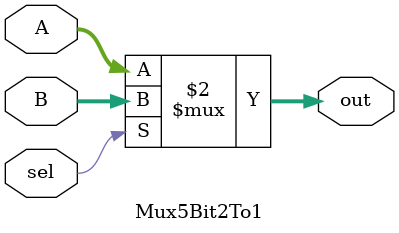
<source format=v>
`timescale 1ns / 1ps


module Mux5Bit2To1(out, A, B, sel);
    
        output [4:0] out;
        
        input [4:0] A, B;
        input  sel;
        
       
        /* Fill in the implementation here ... */ 
         assign  out = (sel==0)? A:B;
             
    endmodule

</source>
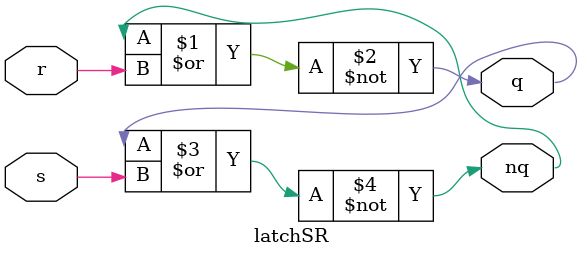
<source format=v>
module latchSR (output q, output nq, input s, input r);
	assign q = ~(nq | r);
	assign nq = ~(q | s);
endmodule

</source>
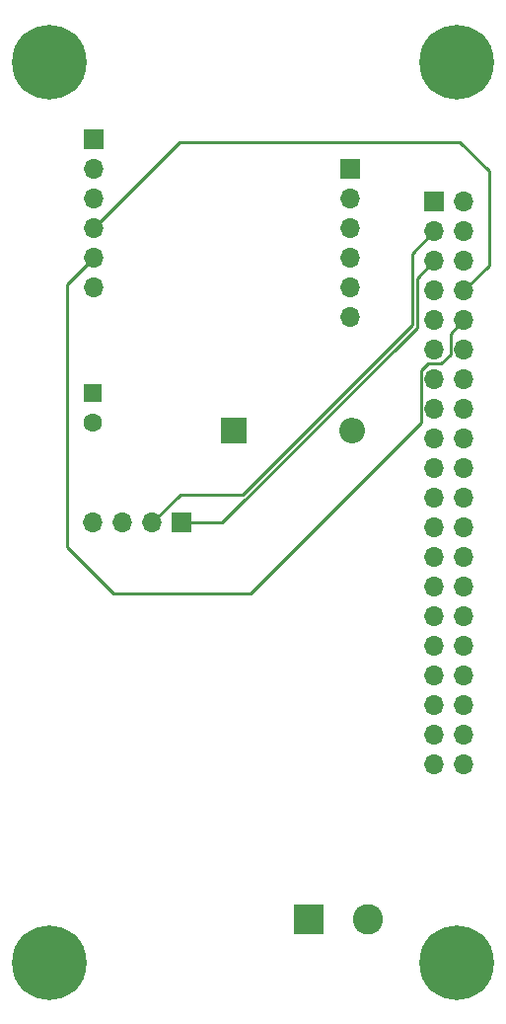
<source format=gbr>
%TF.GenerationSoftware,KiCad,Pcbnew,5.1.6+dfsg1-1*%
%TF.CreationDate,2021-04-08T11:29:05+02:00*%
%TF.ProjectId,gsm-rtc-board,67736d2d-7274-4632-9d62-6f6172642e6b,rev?*%
%TF.SameCoordinates,Original*%
%TF.FileFunction,Copper,L1,Top*%
%TF.FilePolarity,Positive*%
%FSLAX46Y46*%
G04 Gerber Fmt 4.6, Leading zero omitted, Abs format (unit mm)*
G04 Created by KiCad (PCBNEW 5.1.6+dfsg1-1) date 2021-04-08 11:29:05*
%MOMM*%
%LPD*%
G01*
G04 APERTURE LIST*
%TA.AperFunction,ComponentPad*%
%ADD10O,1.700000X1.700000*%
%TD*%
%TA.AperFunction,ComponentPad*%
%ADD11R,1.700000X1.700000*%
%TD*%
%TA.AperFunction,ComponentPad*%
%ADD12C,6.400000*%
%TD*%
%TA.AperFunction,ComponentPad*%
%ADD13C,2.600000*%
%TD*%
%TA.AperFunction,ComponentPad*%
%ADD14R,2.600000X2.600000*%
%TD*%
%TA.AperFunction,ComponentPad*%
%ADD15O,2.200000X2.200000*%
%TD*%
%TA.AperFunction,ComponentPad*%
%ADD16R,2.200000X2.200000*%
%TD*%
%TA.AperFunction,ComponentPad*%
%ADD17C,1.600000*%
%TD*%
%TA.AperFunction,ComponentPad*%
%ADD18R,1.600000X1.600000*%
%TD*%
%TA.AperFunction,Conductor*%
%ADD19C,0.250000*%
%TD*%
G04 APERTURE END LIST*
D10*
%TO.P,J4,4*%
%TO.N,GND*%
X77760000Y-108400000D03*
%TO.P,J4,3*%
%TO.N,+5V*%
X80300000Y-108400000D03*
%TO.P,J4,2*%
%TO.N,Net-(J3-Pad3)*%
X82840000Y-108400000D03*
D11*
%TO.P,J4,1*%
%TO.N,Net-(J3-Pad5)*%
X85380000Y-108400000D03*
%TD*%
D12*
%TO.P,REF\u002A\u002A,1*%
%TO.N,N/C*%
X74000000Y-146100000D03*
%TD*%
%TO.P,REF\u002A\u002A,1*%
%TO.N,N/C*%
X109000000Y-146100000D03*
%TD*%
%TO.P,REF\u002A\u002A,1*%
%TO.N,N/C*%
X109000000Y-68900000D03*
%TD*%
%TO.P,REF\u002A\u002A,1*%
%TO.N,N/C*%
X74000000Y-68900000D03*
%TD*%
D10*
%TO.P,REF\u002A\u002A,6*%
%TO.N,N/C*%
X99800000Y-90740000D03*
%TO.P,REF\u002A\u002A,5*%
X99800000Y-88200000D03*
%TO.P,REF\u002A\u002A,4*%
X99800000Y-85660000D03*
%TO.P,REF\u002A\u002A,3*%
X99800000Y-83120000D03*
%TO.P,REF\u002A\u002A,2*%
X99800000Y-80580000D03*
D11*
%TO.P,REF\u002A\u002A,1*%
X99800000Y-78040000D03*
%TD*%
D10*
%TO.P,J2,6*%
%TO.N,GND*%
X77800000Y-88200000D03*
%TO.P,J2,5*%
%TO.N,Net-(J2-Pad5)*%
X77800000Y-85660000D03*
%TO.P,J2,4*%
%TO.N,Net-(J2-Pad4)*%
X77800000Y-83120000D03*
%TO.P,J2,3*%
%TO.N,N/C*%
X77800000Y-80580000D03*
%TO.P,J2,2*%
%TO.N,Net-(C1-Pad1)*%
X77800000Y-78040000D03*
D11*
%TO.P,J2,1*%
%TO.N,N/C*%
X77800000Y-75500000D03*
%TD*%
D10*
%TO.P,J3,40*%
%TO.N,N/C*%
X109600000Y-129140000D03*
%TO.P,J3,39*%
%TO.N,GND*%
X107060000Y-129140000D03*
%TO.P,J3,38*%
%TO.N,N/C*%
X109600000Y-126600000D03*
%TO.P,J3,37*%
X107060000Y-126600000D03*
%TO.P,J3,36*%
X109600000Y-124060000D03*
%TO.P,J3,35*%
X107060000Y-124060000D03*
%TO.P,J3,34*%
%TO.N,GND*%
X109600000Y-121520000D03*
%TO.P,J3,33*%
%TO.N,N/C*%
X107060000Y-121520000D03*
%TO.P,J3,32*%
X109600000Y-118980000D03*
%TO.P,J3,31*%
X107060000Y-118980000D03*
%TO.P,J3,30*%
%TO.N,GND*%
X109600000Y-116440000D03*
%TO.P,J3,29*%
%TO.N,N/C*%
X107060000Y-116440000D03*
%TO.P,J3,28*%
X109600000Y-113900000D03*
%TO.P,J3,27*%
X107060000Y-113900000D03*
%TO.P,J3,26*%
X109600000Y-111360000D03*
%TO.P,J3,25*%
%TO.N,GND*%
X107060000Y-111360000D03*
%TO.P,J3,24*%
%TO.N,N/C*%
X109600000Y-108820000D03*
%TO.P,J3,23*%
X107060000Y-108820000D03*
%TO.P,J3,22*%
X109600000Y-106280000D03*
%TO.P,J3,21*%
X107060000Y-106280000D03*
%TO.P,J3,20*%
%TO.N,GND*%
X109600000Y-103740000D03*
%TO.P,J3,19*%
%TO.N,N/C*%
X107060000Y-103740000D03*
%TO.P,J3,18*%
X109600000Y-101200000D03*
%TO.P,J3,17*%
X107060000Y-101200000D03*
%TO.P,J3,16*%
X109600000Y-98660000D03*
%TO.P,J3,15*%
X107060000Y-98660000D03*
%TO.P,J3,14*%
%TO.N,GND*%
X109600000Y-96120000D03*
%TO.P,J3,13*%
%TO.N,N/C*%
X107060000Y-96120000D03*
%TO.P,J3,12*%
X109600000Y-93580000D03*
%TO.P,J3,11*%
X107060000Y-93580000D03*
%TO.P,J3,10*%
%TO.N,Net-(J2-Pad5)*%
X109600000Y-91040000D03*
%TO.P,J3,9*%
%TO.N,GND*%
X107060000Y-91040000D03*
%TO.P,J3,8*%
%TO.N,Net-(J2-Pad4)*%
X109600000Y-88500000D03*
%TO.P,J3,7*%
%TO.N,N/C*%
X107060000Y-88500000D03*
%TO.P,J3,6*%
%TO.N,GND*%
X109600000Y-85960000D03*
%TO.P,J3,5*%
%TO.N,Net-(J3-Pad5)*%
X107060000Y-85960000D03*
%TO.P,J3,4*%
%TO.N,+5V*%
X109600000Y-83420000D03*
%TO.P,J3,3*%
%TO.N,Net-(J3-Pad3)*%
X107060000Y-83420000D03*
%TO.P,J3,2*%
%TO.N,+5V*%
X109600000Y-80880000D03*
D11*
%TO.P,J3,1*%
%TO.N,N/C*%
X107060000Y-80880000D03*
%TD*%
D13*
%TO.P,J1,2*%
%TO.N,GND*%
X101380000Y-142400000D03*
D14*
%TO.P,J1,1*%
%TO.N,+5V*%
X96300000Y-142400000D03*
%TD*%
D15*
%TO.P,D1,2*%
%TO.N,+5V*%
X99960000Y-100500000D03*
D16*
%TO.P,D1,1*%
%TO.N,Net-(C1-Pad1)*%
X89800000Y-100500000D03*
%TD*%
D17*
%TO.P,C1,2*%
%TO.N,GND*%
X77700000Y-99800000D03*
D18*
%TO.P,C1,1*%
%TO.N,Net-(C1-Pad1)*%
X77700000Y-97300000D03*
%TD*%
D19*
%TO.N,Net-(J2-Pad5)*%
X77800000Y-85660000D02*
X75500000Y-87960000D01*
X75500000Y-87960000D02*
X75500000Y-110500000D01*
X75500000Y-110500000D02*
X79500000Y-114500000D01*
X79500000Y-114500000D02*
X91250000Y-114500000D01*
X108424999Y-92215001D02*
X109600000Y-91040000D01*
X108424999Y-93954003D02*
X108424999Y-92215001D01*
X107624001Y-94755001D02*
X108424999Y-93954003D01*
X106495999Y-94755001D02*
X107624001Y-94755001D01*
X105884999Y-95366001D02*
X106495999Y-94755001D01*
X105884999Y-99865001D02*
X105884999Y-95366001D01*
X91250000Y-114500000D02*
X105884999Y-99865001D01*
%TO.N,Net-(J2-Pad4)*%
X109600000Y-88500000D02*
X111750000Y-86350000D01*
X111750000Y-86350000D02*
X111750000Y-78250000D01*
X111750000Y-78250000D02*
X109250000Y-75750000D01*
X85170000Y-75750000D02*
X77800000Y-83120000D01*
X109250000Y-75750000D02*
X85170000Y-75750000D01*
%TO.N,Net-(J3-Pad5)*%
X105584999Y-87435001D02*
X105584999Y-91665001D01*
X107060000Y-85960000D02*
X105584999Y-87435001D01*
X88850000Y-108400000D02*
X85380000Y-108400000D01*
X105584999Y-91665001D02*
X88850000Y-108400000D01*
%TO.N,Net-(J3-Pad3)*%
X105134989Y-85345011D02*
X105134989Y-91478601D01*
X107060000Y-83420000D02*
X105134989Y-85345011D01*
X105134989Y-91478601D02*
X90613590Y-106000000D01*
X85240000Y-106000000D02*
X82840000Y-108400000D01*
X90613590Y-106000000D02*
X85240000Y-106000000D01*
%TD*%
M02*

</source>
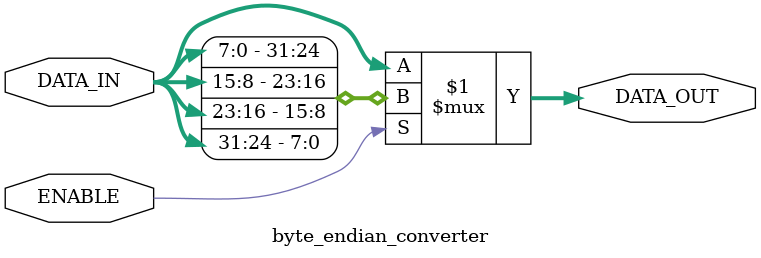
<source format=v>



module byte_endian_converter (
	ENABLE,
	DATA_IN,
	DATA_OUT
);

parameter	DATA_WIDTH = 32;				//8, 16, 32, 64

input						ENABLE;
input	[DATA_WIDTH-1:0]	DATA_IN;
output	[DATA_WIDTH-1:0]	DATA_OUT;

generate
	if (DATA_WIDTH == 8) begin 				//no byte endian is required, passthrough
		assign	DATA_OUT = DATA_IN;	
	end			
	else if (DATA_WIDTH == 16) begin
		assign	DATA_OUT = ENABLE? {DATA_IN[7:0], DATA_IN[15:8]} : DATA_IN; 
	end
	else if (DATA_WIDTH == 32) begin
		assign	DATA_OUT = ENABLE? {DATA_IN[7:0], DATA_IN[15:8], DATA_IN[23:16], DATA_IN[31:24]}: DATA_IN;
	end
	else if (DATA_WIDTH == 64) begin
		assign	DATA_OUT = ENABLE? {DATA_IN[7:0], DATA_IN[15:8], DATA_IN[23:16], DATA_IN[31:24], DATA_IN[39:32], DATA_IN[47:40], DATA_IN[55:48], DATA_IN[63:56]}: DATA_IN;
	end
endgenerate

endmodule
</source>
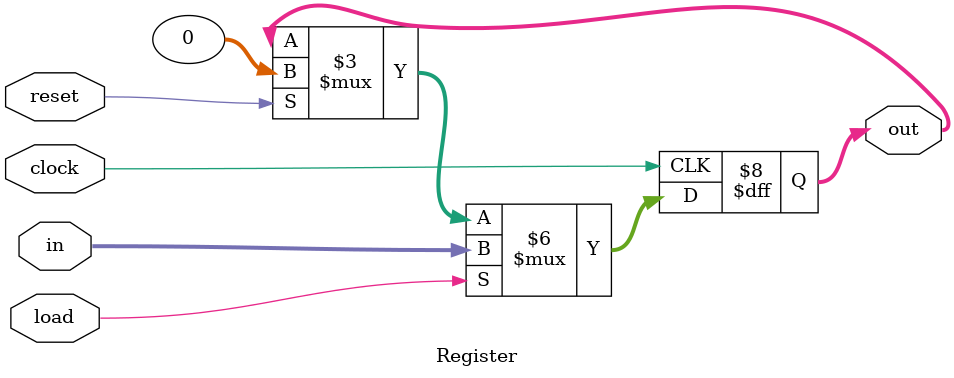
<source format=v>
module Register(in,load,out,clock,reset);
    input [31:0] in;
    input clock,reset,load;
    output [31:0] out;

    reg [31:0] out;
    
    always@(posedge clock) begin
        if(load)begin
            out <= in;
        end else if(reset)begin
            out <= 32'b00000000000000000000000000000000;
        end else begin
            out <= out;
        end
    end
endmodule

</source>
#####
**INSTRUCTION**:
From the listing, count how many lines contain the string "output", and answer with the number by itself.

**ANSWER BOX**:
4